Why is Go so darn fast?

Reza A. Alipour

Reza A. Alipour / December 26, 2022

6 min read

Go is famous for being fast. In fact, Go's outstanding performance manifests the best when used in concurrent tasks. While many facets enable Go to perform well in concurrent tasks, there is one particular ingenious in Go that is of great importance. Go helps the underlying OS and takes responsibility for some of the heavy lifting.

Disclaimer: This post is not meant to be literally true with respect to every detail, nor does it explain everything relevant to the topic. It's just an attempt to simplify a thorough concept.

To understand the extent of this help, a short context is in order. There are quite a few hardware-level CPU cores on a single PC, e.g. 8 logical CPU cores on an Intel Core-i7 processor. However, when you boot up a PC, there are probably hundreds of processes that run simultaneously. How is that possible? Every prominent OS has a task scheduler is tasked to allocate the processor's resources to threads. A thread is a path of execution containing an ordered set of machine instructions and each process has one or more of them.

Generally, a thread can be in three different states: It's in Executing when it's currently running on a CPU core. It's in Runnable state when it's ready to be executed, and it's in a Wating state when it is stopped, waiting for something to happen, e.g. an I/O operation, and cannot be run. Threads switch between these states and when they are ready the scheduler designates them a time slot on a CPU core to be executed. A naive scheduler would simply split the core's slot uniformly and give each runnable thread a similar share. For example, if the core's slot is 1s and there are 100 runnable threads, each thread would get 10ms of the core's computation time.

OS Scheduler

If there are threads to be run, the scheduler makes sure none of the cores would remain idle. The procedure in which the scheduler takes a thread off a CPU core and replaces another one to be executed is called a context switch. The point is, context switching is tremendously expensive. It's been said that each context switch takes the equivalent time of running a few thousand machine instructions.

Two types of threads exist. Some threads never encounter a point where they should wait for some system call or a request for network request to accomplish before they can go further and they are always runnable. The instruction sequence in these threads can push forward seamlessly and the only limit to how the fact they can execute is the computation power of the CPU. Therefore, they are called CPU-Bound threads. Naturally, there is another type of thread that is occasionally stopped for some IO tasks and cannot continue until those IO tasks are complete. That is to say, they get into the waiting state along the way and when they do, they are switched by the OS scheduler. These are called IO-Bound threads.

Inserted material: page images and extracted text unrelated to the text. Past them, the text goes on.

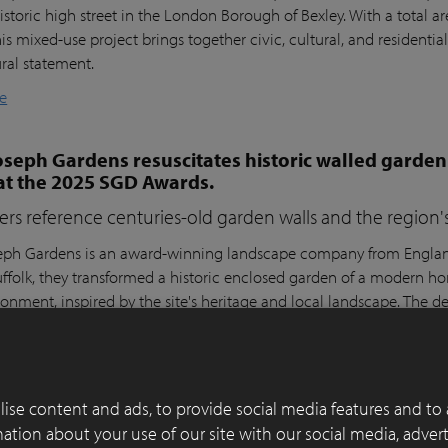
istoric high street in the London Borough of Bexley. With a total a
his mixed-use project brings together civic, cultural, and residential
ural statement.
e
seph Gardens resuscitates historic walled garden
at the 2025 SGD Awards.
ers reference centuries-old garden walls and the region's 
ph Gardens is an award-winning landscape company from England,
ffolk, they transformed a historic enclosed garden of a modern h
ronment, inspired by the site's heritage and local landscape. The 
lay Paver Award 2022-2023 and won the People's Choice Award a
e
ise content and ads, to provide social media features and to 
 of functionality, aesthetics and sustainability in
rmation about your use of our site with our social media, adver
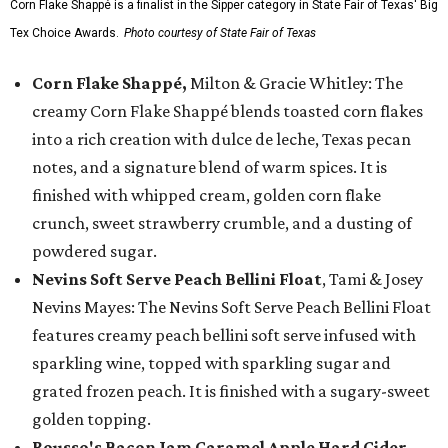
Corn Flake Shappé is a finalist in the Sipper category in State Fair of Texas' Big
Tex Choice Awards.
Photo courtesy of State Fair of Texas
Corn Flake Shappé,
Milton & Gracie Whitley: The
creamy Corn Flake Shappé blends toasted corn flakes
into a rich creation with dulce de leche, Texas pecan
notes, and a signature blend of warm spices. It is
finished with whipped cream, golden corn flake
crunch, sweet strawberry crumble, and a dusting of
powdered sugar.
Nevins Soft Serve Peach Bellini Float
, Tami & Josey
Nevins Mayes: The Nevins Soft Serve Peach Bellini Float
features creamy peach bellini soft serve infused with
sparkling wine, topped with sparkling sugar and
grated frozen peach. It is finished with a sugary-sweet
golden topping.
Rousso's Bacon Jam Caramel Apple Hard Cider
,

Normally, when performing concurrent tasks via a single process, employing multithreading would prompt the programming language's runtime to split the tasks into threads and let the OS manage the way they are executed. If the threads are IO-Bound, the scheduler's context switches would let them run almost in parallel and therefore there is a performance surge compared to a naive approach where the core would remain idle when a thread is waiting for an IO task. However, If this process has multiple threads over each core and all those threads are CPU-Bound, the ensuing context switches would result in the process's performance dropping drastically. That is why running simple CPU-Bound computations concurrently over a multitude of threads, say a million, is not a good idea.

The fact is, when the OS scheduler receives the threads, the context switching overhead is there regardless of the types of threads running. At the application level, there is a trade-off to be made between the context switching overhead and program's idle time through the number of threads. What makes context switching cost-effective is that the payoff, avoiding idle cores, is magnificent when IO-Bound threads are involved. More importantly, context switching would make different processes look like they are running in parallel. These make the overhead inevitable at the OS level.

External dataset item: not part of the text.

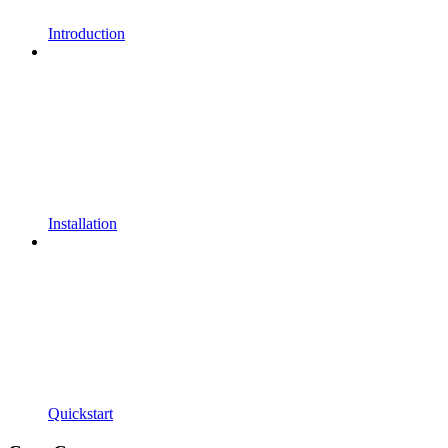
Introduction
Installation
Quickstart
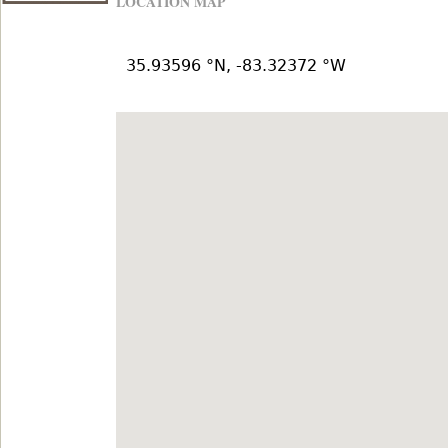
LOCATION MAP
35.93596 °N, -83.32372 °W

But, what if we could mitigate such an overhead at the application level? Runtime has more control over the threads of an application. If one could exploit the privileges of runtime over its threads to perform context switches more efficiently, the overhead would drop and the performance would improve. The Go's runtime scheduler is apparently designed with the same mentality.

Go has introduced a new abstract layer over threads in its runtime to decouple ordered tasks, execution threads, from the OS threads. Go's conceptual model calls a logical CPU core a processor or a (P) and a thread a machine or an (M). Threads of execution are called Goroutine or (G) and they are different than (M)s. Go assigns every (P) an initial (M) and (G)s are distributed between (P)s for execution. In this model, as the OS scheduler performs context switching of threads over a CPU core, the Go scheduler performs context switching of goroutines over a host thread a.k.a (M).

Go Scheduler

A lot is going on about what tricks the Go scheduler uses to perform context switching such as networking polling and asynchronous system calls and work stealing, which we are not going to discuss. But, the outcome is that the context switching of IO-Bound goroutines over a thread makes that thread look like CPU-Bound for the OS scheduler. From the OS's perspective, the program's threads, (M)s, always have work to do, even though these works are actually related to different goroutines. Since the Go scheduler's context switching is way cheaper than that of the OS, Go runtime has managed to minimize the overhead of the context Switch while making sure the program experiences the minimum possible idle time on each of the CPU cores. Consequently, Go gains performance by optimizing on a trade-off explained above.